The DDI will also help inform analysis by developing and deploying sophisticated IT tools that will help our analysts conduct research by revealing potential linkages between and among data in our holdings. One of the real challenges of modern intelligence analysis is the sheer volume of information that is collected by our intelligence community. No one could possibly read all the intelligence reports that come in on a daily basis, and running simply Boolean word searches is not a terribly efficient or reliable way for an analyst to discover the most timely, relevant and probative intelligence.

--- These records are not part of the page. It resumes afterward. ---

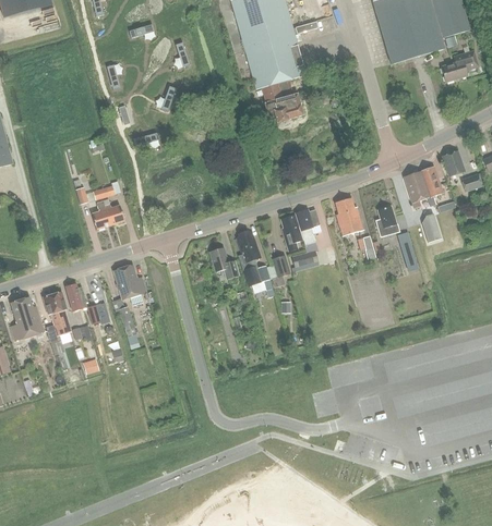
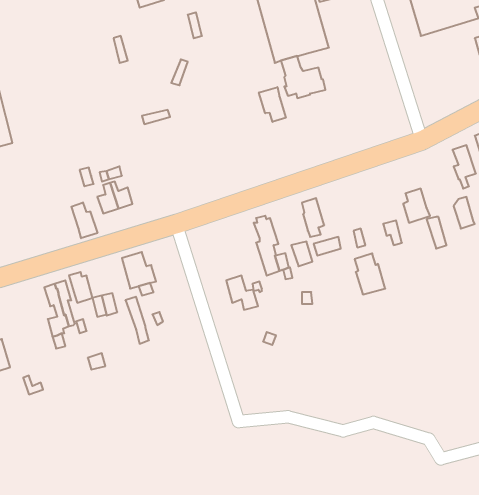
building: none -> [259,87,286,122]
building: [403,170,425,207] -> none
building: [334,196,362,234] -> [355,253,385,294]
building: [295,208,319,243] -> none
building: none -> [71,202,97,238]
building: [209,246,239,278] -> [226,276,258,310]
building: [10,295,43,340] -> none

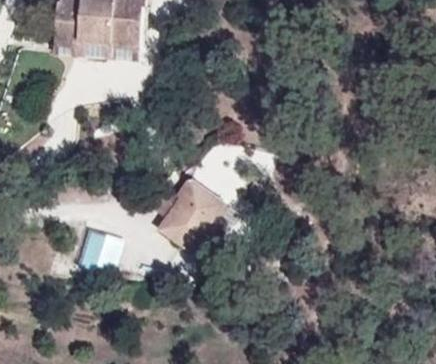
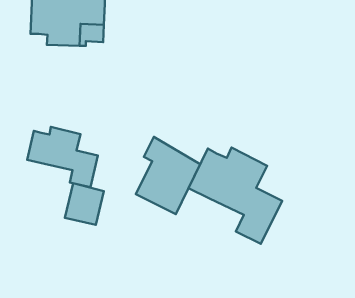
building: none -> [27,127,98,187]
building: none -> [188,148,282,244]

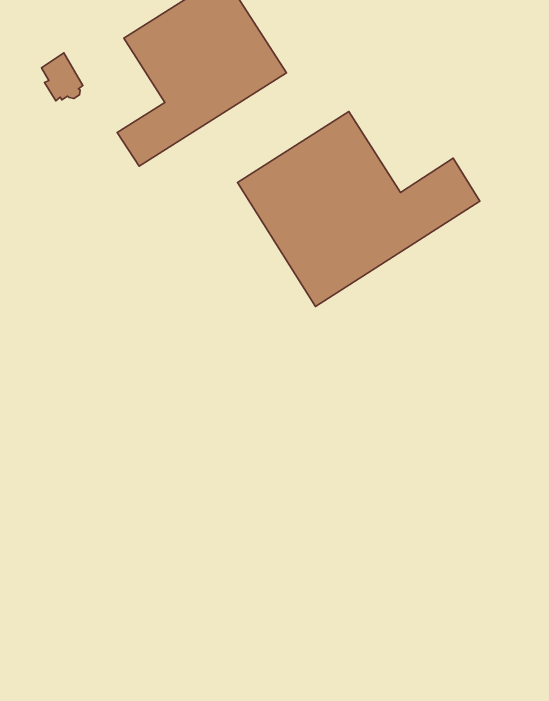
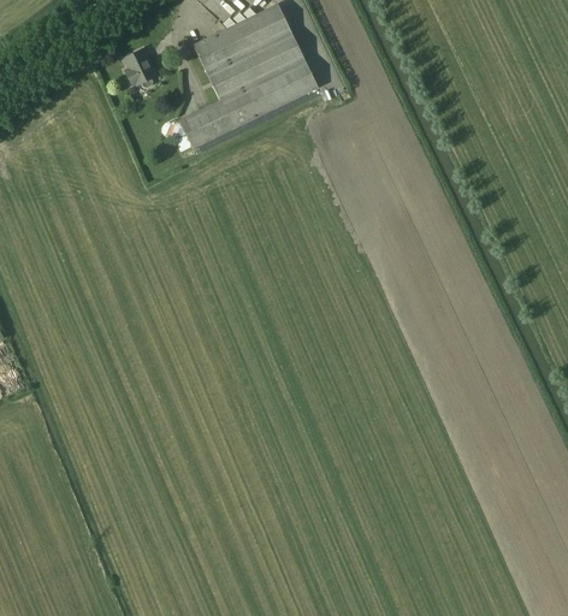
building: [237,111,480,307] -> none

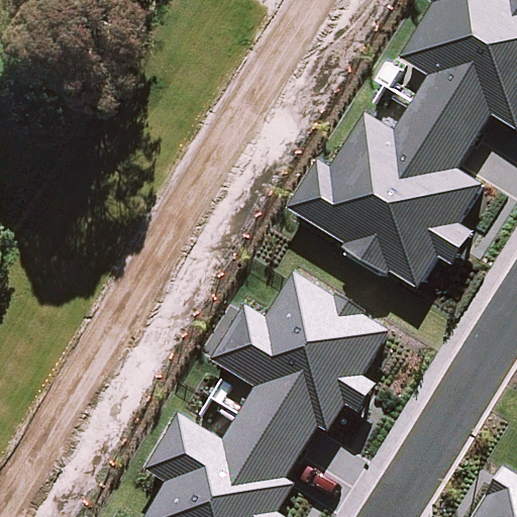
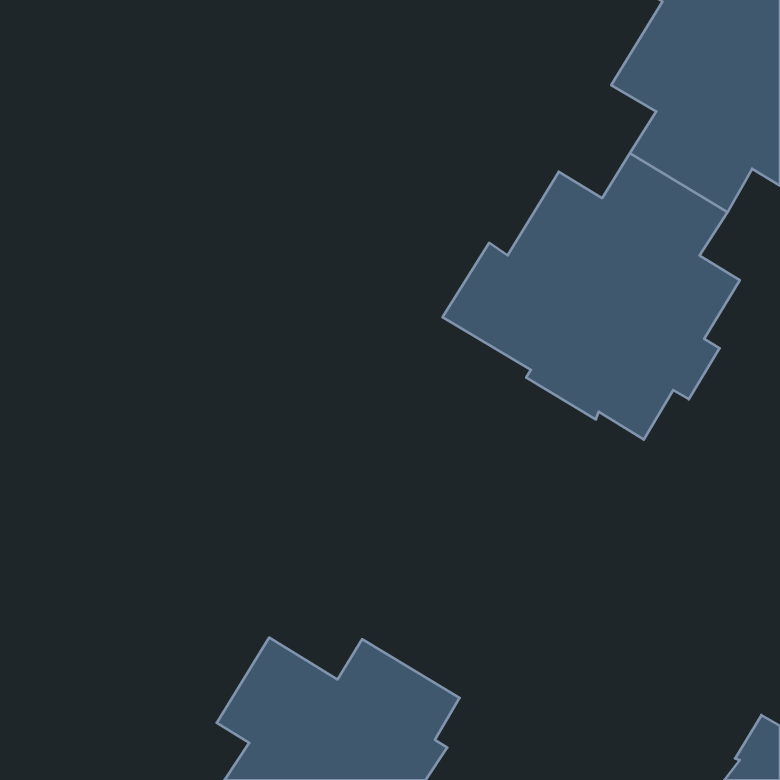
building: [208,276,387,455] -> none

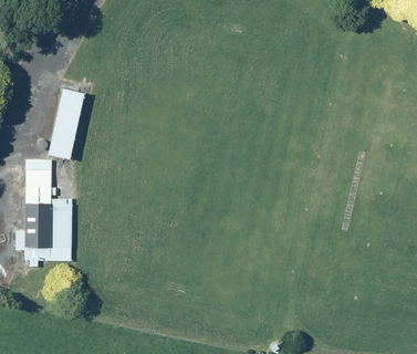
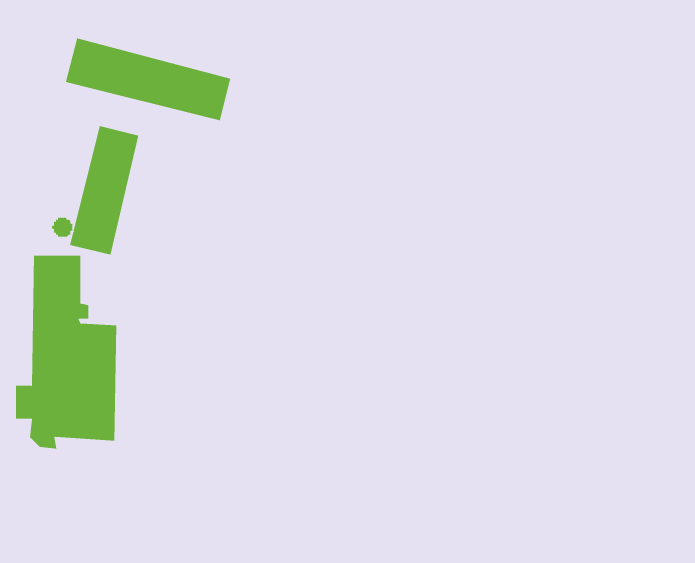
building: none -> [65,37,231,121]

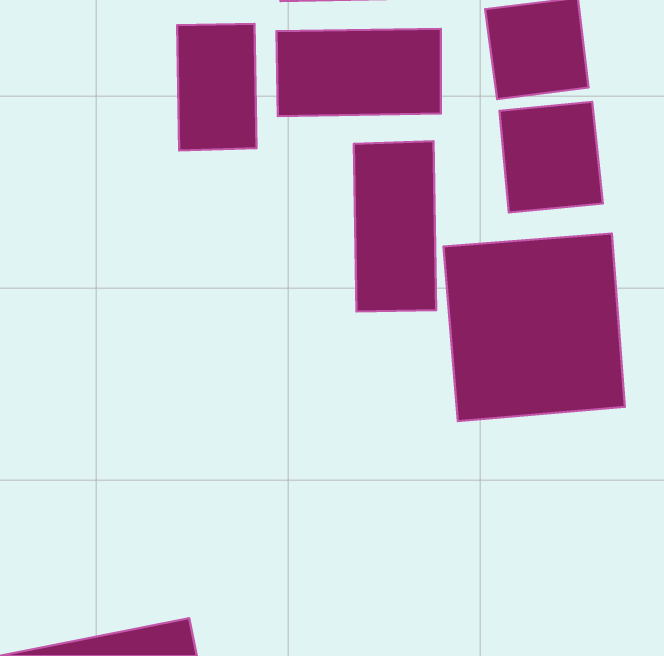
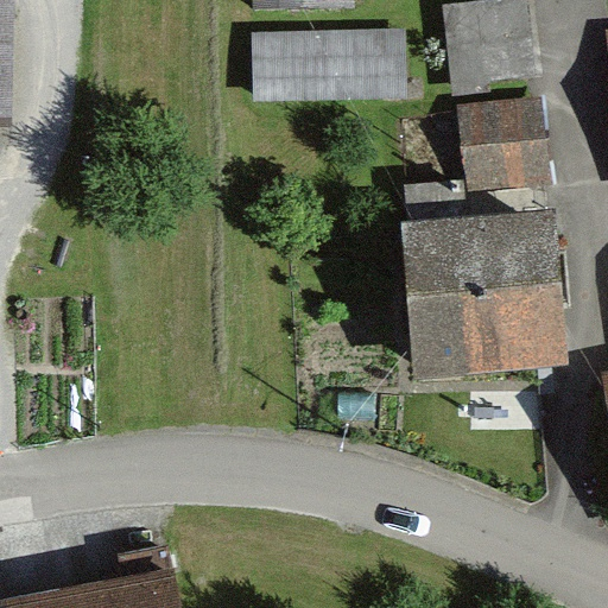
building: [177,24,256,150] -> none
building: [354,141,436,312] -> none

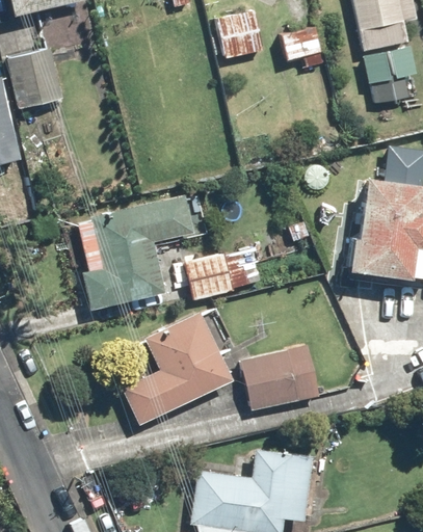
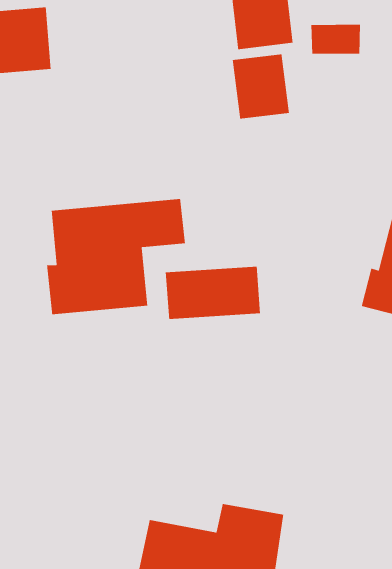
building: none -> [232,53,290,120]
building: [116,309,232,423] -> none
building: [238,348,322,410] -> none

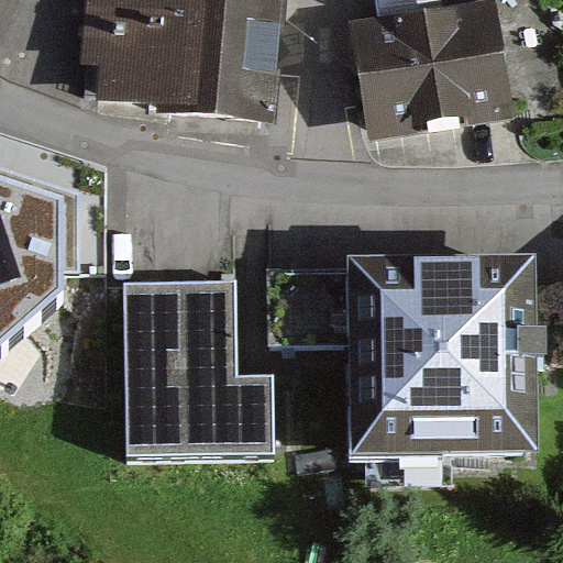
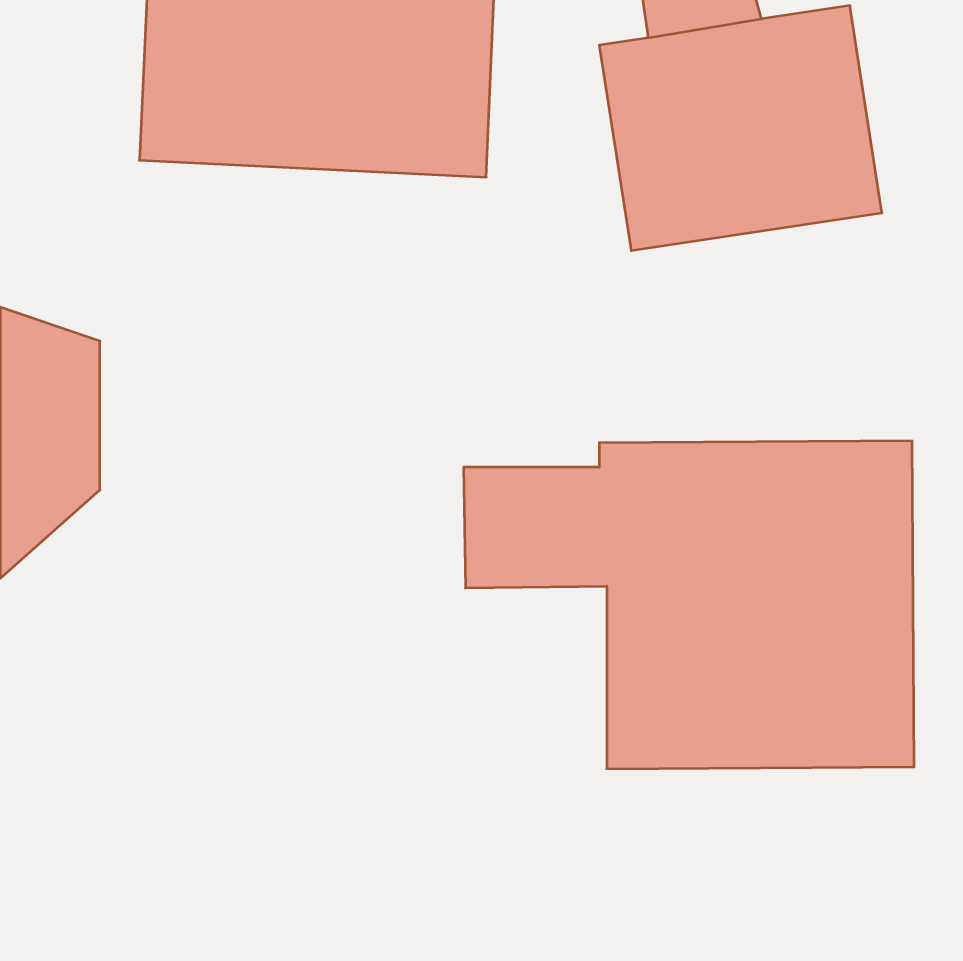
building: [125,284,272,453] -> none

To help solve this problem, the DDI also will be responsible for the Agency’s cadre of data scientists. Housed in our new mission centers, these DDI data scientists will develop and deploy customized IT tools to help our analysts make connections in the data and test the analytic calls they make. Given the variety, complexity and volume of data we take in, this calls for some of the most sophisticated and cutting-edge programming and “big data” analysis being performed anywhere today.

Finally, the DDI will rapidly identify, transition, and deploy the best digital technologies from the private sector to bolster CIA mission execution in all areas. Building on our experience with In-Q-Tel, the highly successful technology incubator CIA established about 15 years ago, the DDI will expand our direct outreach to commercial digital entities through the establishment of a DDI business portal in Silicon Valley. This team’s mission will be to identify cutting-edge technology that the Agency could use in its highly secure environment, and accelerate the integration of these solutions across our missions.

Multiple elements of the Agency in the past have responded to the challenges of the digital era. But if we are to operate as effectively as possible in the digital world, we must place our activities and operations in the digital domain at the very center of everything we do. That’s the DDI’s mission in the CIA of the future.